(Collected data)
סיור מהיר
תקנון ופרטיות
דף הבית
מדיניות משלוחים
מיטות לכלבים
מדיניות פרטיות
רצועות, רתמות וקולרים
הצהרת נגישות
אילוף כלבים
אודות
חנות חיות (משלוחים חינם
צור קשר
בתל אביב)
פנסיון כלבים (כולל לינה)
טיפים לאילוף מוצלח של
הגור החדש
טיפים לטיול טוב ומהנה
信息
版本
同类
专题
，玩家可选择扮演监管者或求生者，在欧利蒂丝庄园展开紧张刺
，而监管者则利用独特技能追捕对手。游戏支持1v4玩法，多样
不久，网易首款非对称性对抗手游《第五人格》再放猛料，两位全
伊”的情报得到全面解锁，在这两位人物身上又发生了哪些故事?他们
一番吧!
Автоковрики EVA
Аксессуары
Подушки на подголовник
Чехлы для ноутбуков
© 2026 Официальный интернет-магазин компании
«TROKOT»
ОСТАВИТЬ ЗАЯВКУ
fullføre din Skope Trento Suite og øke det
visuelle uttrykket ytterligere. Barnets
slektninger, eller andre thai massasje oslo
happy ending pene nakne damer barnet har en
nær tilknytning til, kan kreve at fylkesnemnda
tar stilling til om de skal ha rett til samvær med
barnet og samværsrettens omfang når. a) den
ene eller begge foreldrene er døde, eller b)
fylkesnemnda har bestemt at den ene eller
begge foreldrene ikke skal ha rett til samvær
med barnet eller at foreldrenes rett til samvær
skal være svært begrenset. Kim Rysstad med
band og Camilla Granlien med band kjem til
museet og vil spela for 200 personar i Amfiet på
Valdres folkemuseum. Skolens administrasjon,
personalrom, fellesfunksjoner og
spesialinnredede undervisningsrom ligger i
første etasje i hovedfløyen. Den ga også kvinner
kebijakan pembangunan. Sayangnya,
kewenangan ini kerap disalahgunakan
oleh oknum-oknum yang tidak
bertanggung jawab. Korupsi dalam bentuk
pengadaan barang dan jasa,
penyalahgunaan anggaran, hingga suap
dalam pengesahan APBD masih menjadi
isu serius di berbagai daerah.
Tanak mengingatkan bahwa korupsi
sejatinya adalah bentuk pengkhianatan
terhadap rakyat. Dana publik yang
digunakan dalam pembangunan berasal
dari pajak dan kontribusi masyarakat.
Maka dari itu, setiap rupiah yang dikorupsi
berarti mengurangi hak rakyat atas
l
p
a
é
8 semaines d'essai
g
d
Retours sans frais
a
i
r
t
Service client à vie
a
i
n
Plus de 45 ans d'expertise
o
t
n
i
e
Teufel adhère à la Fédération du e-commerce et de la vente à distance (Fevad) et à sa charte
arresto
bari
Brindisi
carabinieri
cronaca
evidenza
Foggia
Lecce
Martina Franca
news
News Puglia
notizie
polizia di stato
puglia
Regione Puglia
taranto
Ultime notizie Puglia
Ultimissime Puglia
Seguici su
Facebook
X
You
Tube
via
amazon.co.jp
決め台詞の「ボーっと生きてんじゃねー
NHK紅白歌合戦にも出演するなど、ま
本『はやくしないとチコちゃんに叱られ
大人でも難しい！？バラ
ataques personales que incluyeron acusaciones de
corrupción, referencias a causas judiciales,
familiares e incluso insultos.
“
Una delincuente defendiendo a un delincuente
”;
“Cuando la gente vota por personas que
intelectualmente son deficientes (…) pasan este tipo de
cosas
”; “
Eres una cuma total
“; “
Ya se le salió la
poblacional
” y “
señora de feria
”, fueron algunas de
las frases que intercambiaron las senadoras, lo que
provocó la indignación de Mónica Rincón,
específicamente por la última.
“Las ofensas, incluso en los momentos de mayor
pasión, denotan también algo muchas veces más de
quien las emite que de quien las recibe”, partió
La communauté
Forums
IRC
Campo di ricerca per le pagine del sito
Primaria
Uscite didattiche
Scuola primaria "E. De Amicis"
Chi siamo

** What to work on **
Could you repeat every record above exactly as it appears?

** Result for this exercise **
סיור מהיר
תקנון ופרטיות
דף הבית
מדיניות משלוחים
מיטות לכלבים
מדיניות פרטיות
רצועות, רתמות וקולרים
הצהרת נגישות
אילוף כלבים
אודות
חנות חיות (משלוחים חינם
צור קשר
בתל אביב)
פנסיון כלבים (כולל לינה)
טיפים לאילוף מוצלח של
הגור החדש
טיפים לטיול טוב ומהנה
信息
版本
同类
专题
，玩家可选择扮演监管者或求生者，在欧利蒂丝庄园展开紧张刺
，而监管者则利用独特技能追捕对手。游戏支持1v4玩法，多样
不久，网易首款非对称性对抗手游《第五人格》再放猛料，两位全
伊”的情报得到全面解锁，在这两位人物身上又发生了哪些故事?他们
一番吧!
Автоковрики EVA
Аксессуары
Подушки на подголовник
Чехлы для ноутбуков
© 2026 Официальный интернет-магазин компании
«TROKOT»
ОСТАВИТЬ ЗАЯВКУ
fullføre din Skope Trento Suite og øke det
visuelle uttrykket ytterligere. Barnets
slektninger, eller andre thai massasje oslo
happy ending pene nakne damer barnet har en
nær tilknytning til, kan kreve at fylkesnemnda
tar stilling til om de skal ha rett til samvær med
barnet og samværsrettens omfang når. a) den
ene eller begge foreldrene er døde, eller b)
fylkesnemnda har bestemt at den ene eller
begge foreldrene ikke skal ha rett til samvær
med barnet eller at foreldrenes rett til samvær
skal være svært begrenset. Kim Rysstad med
band og Camilla Granlien med band kjem til
museet og vil spela for 200 personar i Amfiet på
Valdres folkemuseum. Skolens administrasjon,
personalrom, fellesfunksjoner og
spesialinnredede undervisningsrom ligger i
første etasje i hovedfløyen. Den ga også kvinner
kebijakan pembangunan. Sayangnya,
kewenangan ini kerap disalahgunakan
oleh oknum-oknum yang tidak
bertanggung jawab. Korupsi dalam bentuk
pengadaan barang dan jasa,
penyalahgunaan anggaran, hingga suap
dalam pengesahan APBD masih menjadi
isu serius di berbagai daerah.
Tanak mengingatkan bahwa korupsi
sejatinya adalah bentuk pengkhianatan
terhadap rakyat. Dana publik yang
digunakan dalam pembangunan berasal
dari pajak dan kontribusi masyarakat.
Maka dari itu, setiap rupiah yang dikorupsi
berarti mengurangi hak rakyat atas
l
p
a
é
8 semaines d'essai
g
d
Retours sans frais
a
i
r
t
Service client à vie
a
i
n
Plus de 45 ans d'expertise
o
t
n
i
e
Teufel adhère à la Fédération du e-commerce et de la vente à distance (Fevad) et à sa charte
arresto
bari
Brindisi
carabinieri
cronaca
evidenza
Foggia
Lecce
Martina Franca
news
News Puglia
notizie
polizia di stato
puglia
Regione Puglia
taranto
Ultime notizie Puglia
Ultimissime Puglia
Seguici su
Facebook
X
You
Tube
via
amazon.co.jp
決め台詞の「ボーっと生きてんじゃねー
NHK紅白歌合戦にも出演するなど、ま
本『はやくしないとチコちゃんに叱られ
大人でも難しい！？バラ
ataques personales que incluyeron acusaciones de
corrupción, referencias a causas judiciales,
familiares e incluso insultos.
“
Una delincuente defendiendo a un delincuente
”;
“Cuando la gente vota por personas que
intelectualmente son deficientes (…) pasan este tipo de
cosas
”; “
Eres una cuma total
“; “
Ya se le salió la
poblacional
” y “
señora de feria
”, fueron algunas de
las frases que intercambiaron las senadoras, lo que
provocó la indignación de Mónica Rincón,
específicamente por la última.
“Las ofensas, incluso en los momentos de mayor
pasión, denotan también algo muchas veces más de
quien las emite que de quien las recibe”, partió
La communauté
Forums
IRC
Campo di ricerca per le pagine del sito
Primaria
Uscite didattiche
Scuola primaria "E. De Amicis"
Chi siamo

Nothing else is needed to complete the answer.